Tentara Myanmar mematikan internet setelah kudeta, dan kemudian membatasi akses ke Facebook, sumber informasi daring utama bagi banyak orang di negara itu. Pada bulan Januari, penyedia internet di Hong Kong menggunakan undang-undang keamanan nasional yang baru untuk menyensor situs web pro-demokrasi untuk pertama kalinya. Tetapi para aktivis mahir untuk tetap selangkah lebih maju.
Milk Tea Alliance yang tidak memiliki pemimpin juga membuat para penggeraknya sulit untuk ditargetkan. Para pendukung berbagi tip tentang bagaimana menghindari diidentifikasi saat menggunakan internet dan bagaimana pengunjuk rasa jalanan dapat dengan cepat membubarkan diri.
Bagaimana dengan di Indonesia?
Dalam beberapa pamflet daring #MilkTeaAlliance, gerakan memang tidak hanya terbatas pada Thailand, Hong Kong, Taiwan, dan Myanmar. Nampak disematkan juga bendera India mengacu pada perselisihan India dengan China pada 2020, hingga negara kita Indonesia yang sempat diwarnai aksi menentang UU Omnibus Law tahun lalu. Lagi-lagi keduanya pun punya kesamaan dalam mengkonsumsi teh dengan susu lewat menu Masala Tea di India dan Teh Susu di Indonesia.

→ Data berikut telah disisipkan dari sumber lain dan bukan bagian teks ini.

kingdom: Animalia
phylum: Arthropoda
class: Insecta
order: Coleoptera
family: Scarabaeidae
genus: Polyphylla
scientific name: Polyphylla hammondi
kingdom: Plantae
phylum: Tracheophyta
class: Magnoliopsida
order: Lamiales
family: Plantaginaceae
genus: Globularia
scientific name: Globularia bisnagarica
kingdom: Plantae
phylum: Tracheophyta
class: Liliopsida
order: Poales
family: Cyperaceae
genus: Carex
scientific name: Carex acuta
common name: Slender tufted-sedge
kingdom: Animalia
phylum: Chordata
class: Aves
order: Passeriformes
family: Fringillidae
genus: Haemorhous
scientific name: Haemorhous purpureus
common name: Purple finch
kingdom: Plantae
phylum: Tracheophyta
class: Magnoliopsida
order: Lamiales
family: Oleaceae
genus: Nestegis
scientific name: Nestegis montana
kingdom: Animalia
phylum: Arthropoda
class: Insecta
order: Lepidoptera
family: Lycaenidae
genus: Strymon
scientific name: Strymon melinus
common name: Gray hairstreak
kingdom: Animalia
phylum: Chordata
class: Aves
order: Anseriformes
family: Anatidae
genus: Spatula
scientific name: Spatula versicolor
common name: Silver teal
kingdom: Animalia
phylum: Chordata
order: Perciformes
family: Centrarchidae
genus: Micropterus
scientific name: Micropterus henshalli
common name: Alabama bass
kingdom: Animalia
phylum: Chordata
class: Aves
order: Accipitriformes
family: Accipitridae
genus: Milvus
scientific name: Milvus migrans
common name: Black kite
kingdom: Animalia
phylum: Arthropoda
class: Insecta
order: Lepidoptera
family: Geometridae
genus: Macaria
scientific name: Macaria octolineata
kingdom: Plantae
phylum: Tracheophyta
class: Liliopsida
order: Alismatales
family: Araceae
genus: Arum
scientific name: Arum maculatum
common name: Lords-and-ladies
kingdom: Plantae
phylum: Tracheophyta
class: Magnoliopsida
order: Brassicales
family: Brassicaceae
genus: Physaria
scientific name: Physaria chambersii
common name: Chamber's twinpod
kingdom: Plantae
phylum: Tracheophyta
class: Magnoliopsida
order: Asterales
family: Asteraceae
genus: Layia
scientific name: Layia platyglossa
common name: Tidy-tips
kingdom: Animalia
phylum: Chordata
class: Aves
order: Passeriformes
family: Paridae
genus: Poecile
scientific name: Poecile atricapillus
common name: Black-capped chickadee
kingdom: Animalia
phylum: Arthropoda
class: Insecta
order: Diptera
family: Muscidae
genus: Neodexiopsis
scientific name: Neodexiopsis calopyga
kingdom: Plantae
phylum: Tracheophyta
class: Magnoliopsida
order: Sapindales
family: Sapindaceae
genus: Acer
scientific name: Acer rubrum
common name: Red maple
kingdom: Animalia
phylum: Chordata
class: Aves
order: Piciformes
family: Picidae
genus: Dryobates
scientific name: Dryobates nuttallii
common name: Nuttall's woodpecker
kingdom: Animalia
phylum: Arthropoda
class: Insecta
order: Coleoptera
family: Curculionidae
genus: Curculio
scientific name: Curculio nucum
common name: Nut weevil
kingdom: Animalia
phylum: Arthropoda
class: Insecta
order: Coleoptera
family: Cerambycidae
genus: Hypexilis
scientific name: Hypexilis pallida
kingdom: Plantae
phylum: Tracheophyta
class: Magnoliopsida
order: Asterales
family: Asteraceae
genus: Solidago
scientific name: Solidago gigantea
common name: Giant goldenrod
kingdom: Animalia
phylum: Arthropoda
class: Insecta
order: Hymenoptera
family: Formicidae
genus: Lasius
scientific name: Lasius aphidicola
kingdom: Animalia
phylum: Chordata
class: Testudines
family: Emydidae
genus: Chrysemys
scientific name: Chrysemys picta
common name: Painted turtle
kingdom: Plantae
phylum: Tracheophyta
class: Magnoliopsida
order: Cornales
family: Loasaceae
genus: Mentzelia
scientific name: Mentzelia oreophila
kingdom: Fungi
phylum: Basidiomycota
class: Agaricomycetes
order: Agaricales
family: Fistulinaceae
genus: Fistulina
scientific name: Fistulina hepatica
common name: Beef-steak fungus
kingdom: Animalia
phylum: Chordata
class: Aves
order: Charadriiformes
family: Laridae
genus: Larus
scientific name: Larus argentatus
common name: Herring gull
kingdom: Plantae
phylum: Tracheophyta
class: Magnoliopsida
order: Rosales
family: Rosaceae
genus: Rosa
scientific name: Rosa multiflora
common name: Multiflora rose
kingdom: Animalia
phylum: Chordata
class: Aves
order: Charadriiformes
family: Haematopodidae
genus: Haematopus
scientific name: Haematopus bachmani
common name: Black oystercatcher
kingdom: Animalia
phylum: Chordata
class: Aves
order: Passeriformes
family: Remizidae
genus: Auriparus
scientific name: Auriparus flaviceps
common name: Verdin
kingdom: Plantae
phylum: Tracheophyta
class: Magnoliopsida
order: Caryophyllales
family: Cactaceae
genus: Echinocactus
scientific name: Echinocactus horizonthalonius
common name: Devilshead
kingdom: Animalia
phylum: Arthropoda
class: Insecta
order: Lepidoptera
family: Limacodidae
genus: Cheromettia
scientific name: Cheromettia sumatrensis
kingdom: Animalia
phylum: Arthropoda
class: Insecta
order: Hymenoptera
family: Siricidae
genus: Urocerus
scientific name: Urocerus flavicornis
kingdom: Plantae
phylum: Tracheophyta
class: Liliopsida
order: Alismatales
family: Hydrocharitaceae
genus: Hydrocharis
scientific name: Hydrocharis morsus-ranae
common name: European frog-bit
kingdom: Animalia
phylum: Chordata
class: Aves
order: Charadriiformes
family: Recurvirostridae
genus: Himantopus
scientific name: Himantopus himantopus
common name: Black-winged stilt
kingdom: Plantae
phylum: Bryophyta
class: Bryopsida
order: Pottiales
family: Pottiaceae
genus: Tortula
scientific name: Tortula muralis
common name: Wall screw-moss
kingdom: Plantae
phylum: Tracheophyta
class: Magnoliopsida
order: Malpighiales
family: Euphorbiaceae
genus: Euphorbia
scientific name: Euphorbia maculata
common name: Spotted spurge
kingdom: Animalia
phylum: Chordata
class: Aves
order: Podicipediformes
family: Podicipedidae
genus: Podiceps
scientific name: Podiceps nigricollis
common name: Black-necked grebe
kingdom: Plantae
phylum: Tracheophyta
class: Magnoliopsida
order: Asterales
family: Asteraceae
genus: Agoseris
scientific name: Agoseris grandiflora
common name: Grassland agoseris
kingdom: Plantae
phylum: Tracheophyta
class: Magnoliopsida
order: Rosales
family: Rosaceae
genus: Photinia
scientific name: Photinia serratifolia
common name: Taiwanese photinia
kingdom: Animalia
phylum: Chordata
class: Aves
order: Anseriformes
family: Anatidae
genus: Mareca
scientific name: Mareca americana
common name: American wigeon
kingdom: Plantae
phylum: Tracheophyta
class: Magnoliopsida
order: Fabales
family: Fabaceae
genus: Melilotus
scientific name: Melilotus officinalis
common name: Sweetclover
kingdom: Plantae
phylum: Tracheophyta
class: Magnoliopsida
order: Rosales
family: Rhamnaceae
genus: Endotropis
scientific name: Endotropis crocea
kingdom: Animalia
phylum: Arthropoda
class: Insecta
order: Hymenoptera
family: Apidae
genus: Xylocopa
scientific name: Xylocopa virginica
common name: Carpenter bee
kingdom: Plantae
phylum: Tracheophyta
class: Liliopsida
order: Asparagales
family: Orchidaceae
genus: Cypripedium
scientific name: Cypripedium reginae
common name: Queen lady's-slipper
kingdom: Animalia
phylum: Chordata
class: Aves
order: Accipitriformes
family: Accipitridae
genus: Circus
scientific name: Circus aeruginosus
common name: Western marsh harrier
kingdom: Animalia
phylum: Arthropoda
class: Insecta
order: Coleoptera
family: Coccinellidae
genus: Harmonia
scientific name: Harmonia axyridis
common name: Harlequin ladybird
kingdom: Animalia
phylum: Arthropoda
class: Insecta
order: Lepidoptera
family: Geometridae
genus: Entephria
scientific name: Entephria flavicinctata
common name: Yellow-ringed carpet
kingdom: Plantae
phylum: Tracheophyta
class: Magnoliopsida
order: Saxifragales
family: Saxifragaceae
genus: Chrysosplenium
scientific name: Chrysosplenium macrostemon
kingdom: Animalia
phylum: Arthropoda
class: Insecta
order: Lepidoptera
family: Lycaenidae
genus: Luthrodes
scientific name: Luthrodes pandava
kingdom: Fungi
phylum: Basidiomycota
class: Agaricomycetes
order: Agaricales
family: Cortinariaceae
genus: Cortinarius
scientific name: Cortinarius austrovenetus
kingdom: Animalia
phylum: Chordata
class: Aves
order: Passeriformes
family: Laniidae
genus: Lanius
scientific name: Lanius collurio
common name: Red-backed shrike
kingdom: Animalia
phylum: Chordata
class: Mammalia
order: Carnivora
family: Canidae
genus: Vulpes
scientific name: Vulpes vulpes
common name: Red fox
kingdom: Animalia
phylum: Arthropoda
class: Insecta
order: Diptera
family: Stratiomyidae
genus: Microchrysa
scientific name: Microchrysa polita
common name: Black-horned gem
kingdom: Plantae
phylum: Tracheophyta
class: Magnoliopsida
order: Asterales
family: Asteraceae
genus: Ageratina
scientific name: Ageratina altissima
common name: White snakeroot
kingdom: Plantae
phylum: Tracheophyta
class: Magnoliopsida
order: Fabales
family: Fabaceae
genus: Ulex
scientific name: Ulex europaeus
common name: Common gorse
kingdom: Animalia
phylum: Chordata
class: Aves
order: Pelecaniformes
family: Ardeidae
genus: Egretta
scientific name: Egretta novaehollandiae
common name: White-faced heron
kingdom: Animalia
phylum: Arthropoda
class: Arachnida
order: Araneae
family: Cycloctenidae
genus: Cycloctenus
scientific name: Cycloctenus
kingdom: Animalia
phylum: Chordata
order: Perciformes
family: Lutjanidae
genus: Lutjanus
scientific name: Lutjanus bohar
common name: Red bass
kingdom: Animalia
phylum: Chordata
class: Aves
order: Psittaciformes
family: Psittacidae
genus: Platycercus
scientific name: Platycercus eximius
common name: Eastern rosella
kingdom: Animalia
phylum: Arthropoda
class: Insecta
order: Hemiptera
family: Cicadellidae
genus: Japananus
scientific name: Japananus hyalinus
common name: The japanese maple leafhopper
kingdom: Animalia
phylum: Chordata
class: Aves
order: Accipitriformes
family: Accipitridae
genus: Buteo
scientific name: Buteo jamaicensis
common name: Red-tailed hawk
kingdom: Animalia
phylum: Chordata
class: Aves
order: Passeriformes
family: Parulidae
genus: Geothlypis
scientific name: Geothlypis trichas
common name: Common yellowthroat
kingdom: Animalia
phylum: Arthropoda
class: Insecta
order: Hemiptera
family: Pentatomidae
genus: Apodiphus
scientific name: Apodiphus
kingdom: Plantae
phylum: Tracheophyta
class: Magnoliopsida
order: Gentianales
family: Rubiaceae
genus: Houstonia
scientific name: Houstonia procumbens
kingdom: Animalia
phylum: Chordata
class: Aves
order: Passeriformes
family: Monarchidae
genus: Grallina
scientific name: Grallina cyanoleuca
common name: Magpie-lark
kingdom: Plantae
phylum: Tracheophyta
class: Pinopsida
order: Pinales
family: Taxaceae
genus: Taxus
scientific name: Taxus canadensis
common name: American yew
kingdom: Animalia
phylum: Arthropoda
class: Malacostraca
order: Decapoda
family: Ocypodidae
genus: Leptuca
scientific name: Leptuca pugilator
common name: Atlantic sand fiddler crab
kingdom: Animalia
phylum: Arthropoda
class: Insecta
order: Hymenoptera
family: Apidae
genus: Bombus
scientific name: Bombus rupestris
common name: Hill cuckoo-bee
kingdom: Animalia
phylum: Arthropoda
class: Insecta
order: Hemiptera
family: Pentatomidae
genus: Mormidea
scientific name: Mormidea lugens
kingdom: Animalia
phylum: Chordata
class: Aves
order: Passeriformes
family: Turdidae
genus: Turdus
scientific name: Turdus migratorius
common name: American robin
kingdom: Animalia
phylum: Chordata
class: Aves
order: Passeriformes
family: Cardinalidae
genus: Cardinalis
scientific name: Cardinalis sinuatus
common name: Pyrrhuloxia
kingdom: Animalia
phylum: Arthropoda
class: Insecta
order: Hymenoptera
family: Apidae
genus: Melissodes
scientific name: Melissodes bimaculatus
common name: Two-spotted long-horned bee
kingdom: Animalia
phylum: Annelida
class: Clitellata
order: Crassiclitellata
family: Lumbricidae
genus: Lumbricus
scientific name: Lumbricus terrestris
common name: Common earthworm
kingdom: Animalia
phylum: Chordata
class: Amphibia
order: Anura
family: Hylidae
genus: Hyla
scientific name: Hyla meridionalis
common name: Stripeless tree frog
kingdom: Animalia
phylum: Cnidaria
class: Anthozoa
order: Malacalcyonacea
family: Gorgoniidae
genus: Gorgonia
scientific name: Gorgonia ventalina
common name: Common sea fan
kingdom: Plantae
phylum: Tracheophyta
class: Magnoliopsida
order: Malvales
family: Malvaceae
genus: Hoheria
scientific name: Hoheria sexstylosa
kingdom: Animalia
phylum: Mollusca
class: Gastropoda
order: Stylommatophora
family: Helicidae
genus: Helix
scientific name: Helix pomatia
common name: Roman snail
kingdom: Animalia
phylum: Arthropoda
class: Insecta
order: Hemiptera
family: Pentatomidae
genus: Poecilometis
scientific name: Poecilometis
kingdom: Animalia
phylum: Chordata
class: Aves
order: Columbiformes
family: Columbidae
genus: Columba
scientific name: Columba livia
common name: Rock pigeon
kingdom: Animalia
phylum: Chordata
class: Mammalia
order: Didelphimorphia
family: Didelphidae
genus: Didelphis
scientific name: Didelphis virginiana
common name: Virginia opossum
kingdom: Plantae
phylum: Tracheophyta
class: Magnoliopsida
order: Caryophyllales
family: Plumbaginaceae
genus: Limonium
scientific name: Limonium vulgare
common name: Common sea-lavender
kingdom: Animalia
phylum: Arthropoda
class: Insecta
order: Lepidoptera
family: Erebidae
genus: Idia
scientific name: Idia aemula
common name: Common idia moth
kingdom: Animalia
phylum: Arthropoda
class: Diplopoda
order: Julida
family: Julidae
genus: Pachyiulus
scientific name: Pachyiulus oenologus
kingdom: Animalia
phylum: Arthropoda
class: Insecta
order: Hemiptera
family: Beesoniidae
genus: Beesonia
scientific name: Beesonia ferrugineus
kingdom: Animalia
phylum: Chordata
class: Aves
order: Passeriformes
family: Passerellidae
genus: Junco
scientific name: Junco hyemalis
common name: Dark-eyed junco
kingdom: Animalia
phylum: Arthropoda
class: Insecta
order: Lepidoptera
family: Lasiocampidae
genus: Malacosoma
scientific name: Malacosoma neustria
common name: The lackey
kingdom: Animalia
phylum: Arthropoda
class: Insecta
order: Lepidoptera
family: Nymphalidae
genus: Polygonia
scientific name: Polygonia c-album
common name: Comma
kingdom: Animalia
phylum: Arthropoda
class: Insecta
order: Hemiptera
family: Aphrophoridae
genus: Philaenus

Solidaritas juga ditunjukkan oleh Filipina dan Malaysia terutama setelah krisis Myanmar terjadi.
Manik Marganamahendra dari Milk Tea Alliance Indonesia menyebut aliansi ini di Indonesia dimulai oleh individu-individu yang sebelumnya secara aktif turut ambil bagian dalam pengorganisiran aksi seperti Reformasi Dikorupsi, Mosi Tidak Percaya, dan menolak omnibus law. Saat Hong Kong dan Thailand bergejolak, individu ini tergabung juga dalam solidaritas untuk demokrasi di Thailand dan Hong Kong serta negara Asia lainnya meski baru terlibat secara aktif membentuk aliansi di Indonesia sejak kudeta Myanmar.
“Aksi pertama Milk Tea Alliance Indonesia adalah solidaritas untuk Myanmar secara daring melalui zoom, kemudian aksi langsung di depan gedung ASEAN, aksi langsung di kedutaan Myanmar, dan terakhir Gowes for Democracy beberapa hari lalu. Besok, Sabtu (24/4/21), kami akan melakukan Gowes for Democracy lagi dan untuk aksi demontrasi kami akan bergabung dengan aksi yang telah diorganisir oleh Front Muda Revolusioner,” kata Manik.
Sejak membangun aliansi di Indonesia, pihaknya pun mulai menjalin kontak erat terkait kondisi kawan-kawan di aliansi serta rencana diplomasi maupun gerakan solidaritas apa yang bisa dilakukan.
Terdapat komunikasi dan rapat mingguan sejak pekan pertama kudeta terjadi antara kawan-kawan aktivis di Myanmar dengan aktivis di Hong Kong, Thailand, Malaysia, Korea, Filipina, dan warga diaspora Myanmar di AS dan Eropa.
“Komunikasi ini awalnya dibentuk sebagai Friends for Myanmar yg kemudian berkembang menjadi aliansi MTA yg lebih luas lagi,” kata dia.
Adapun aliansi yang terdiri dari aktivis pro-demokrasi Asia ini juga melakukan berbagai upaya, mulai dari naming and shaming junta Militer di media digital untuk ikut ambil bagian sebagai penekan. “Tujuannya tak lain untuk mengamplifikasi perjuangan di dalam Myanmar dan menjalin solidaritas transnasional,” ucapnya.